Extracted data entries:
□ □ □ □ □ □ □

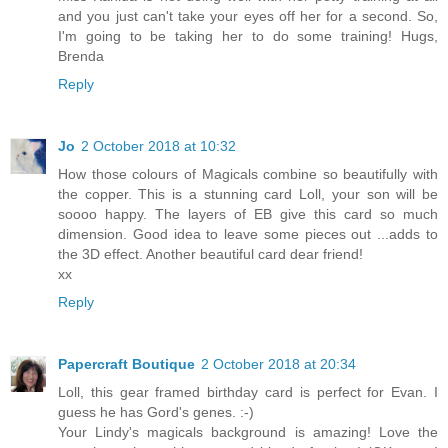
and you just can't take your eyes off her for a second. So,
I'm going to be taking her to do some training! Hugs,
Brenda
Reply
Jo
2 October 2018 at 10:32
How those colours of Magicals combine so beautifully with
the copper. This is a stunning card Loll, your son will be
soooo happy. The layers of EB give this card so much
dimension. Good idea to leave some pieces out ...adds to
the 3D effect. Another beautiful card dear friend!
xx
Reply
Papercraft Boutique
2 October 2018 at 20:34
Loll, this gear framed birthday card is perfect for Evan. I
guess he has Gord's genes. :-)
Your Lindy's magicals background is amazing! Love the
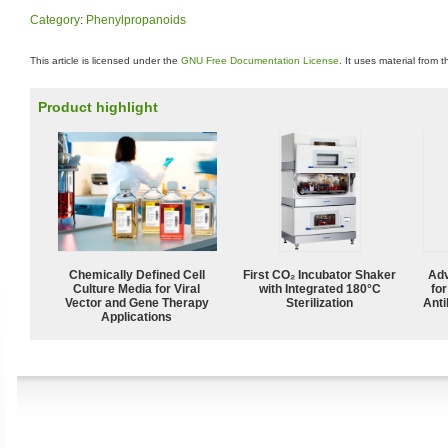
Category
:
Phenylpropanoids
This article is licensed under the
GNU Free Documentation License
. It uses material from 
Product highlight
Chemically Defined Cell
First CO₂ Incubator Shaker
Adv
Culture Media for Viral
with Integrated 180°C
fo
Vector and Gene Therapy
Sterilization
Anti
Applications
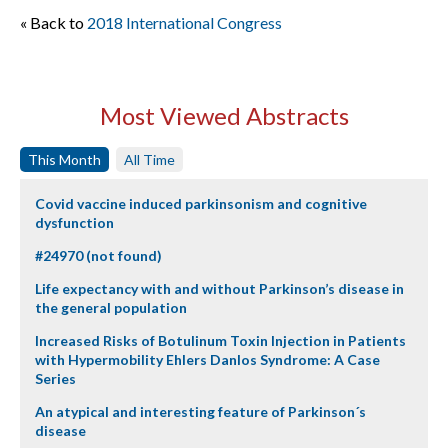
« Back to
2018 International Congress
Most Viewed Abstracts
This Month
All Time
Covid vaccine induced parkinsonism and cognitive
dysfunction
#24970 (not found)
Life expectancy with and without Parkinson’s disease in
the general population
Increased Risks of Botulinum Toxin Injection in Patients
with Hypermobility Ehlers Danlos Syndrome: A Case
Series
An atypical and interesting feature of Parkinson´s
disease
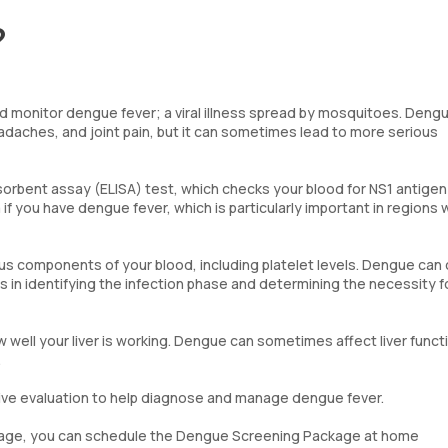
?
 monitor dengue fever; a viral illness spread by mosquitoes. Deng
eadaches, and joint pain, but it can sometimes lead to more serious
rbent assay (ELISA) test, which checks your blood for NS1 antigen
 if you have dengue fever, which is particularly important in regions
us components of your blood, including platelet levels. Dengue can
ids in identifying the infection phase and determining the necessity f
 well your liver is working. Dengue can sometimes affect liver funct
.
ve evaluation to help diagnose and manage dengue fever.
ackage, you can schedule the Dengue Screening Package at home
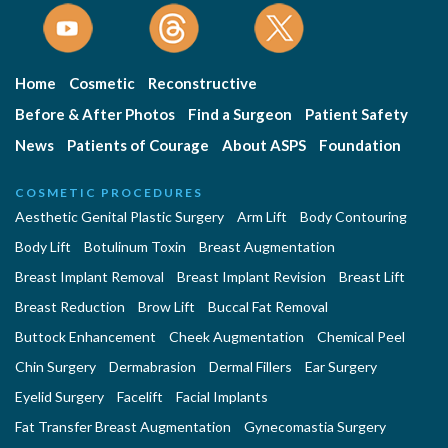
Home
Cosmetic
Reconstructive
Before & After Photos
Find a Surgeon
Patient Safety
News
Patients of Courage
About ASPS
Foundation
COSMETIC PROCEDURES
Aesthetic Genital Plastic Surgery
Arm Lift
Body Contouring
Body Lift
Botulinum Toxin
Breast Augmentation
Breast Implant Removal
Breast Implant Revision
Breast Lift
Breast Reduction
Brow Lift
Buccal Fat Removal
Buttock Enhancement
Cheek Augmentation
Chemical Peel
Chin Surgery
Dermabrasion
Dermal Fillers
Ear Surgery
Eyelid Surgery
Facelift
Facial Implants
Fat Transfer Breast Augmentation
Gynecomastia Surgery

□ □ □ □ □ □ □

▶ _Exercise prompt_:
Which lines in the records above contain the word "fever"? Return each of them.

▶ _Response_:
 monitor dengue fever; a viral illness spread by mosquitoes. Deng
 if you have dengue fever, which is particularly important in regions
ve evaluation to help diagnose and manage dengue fever.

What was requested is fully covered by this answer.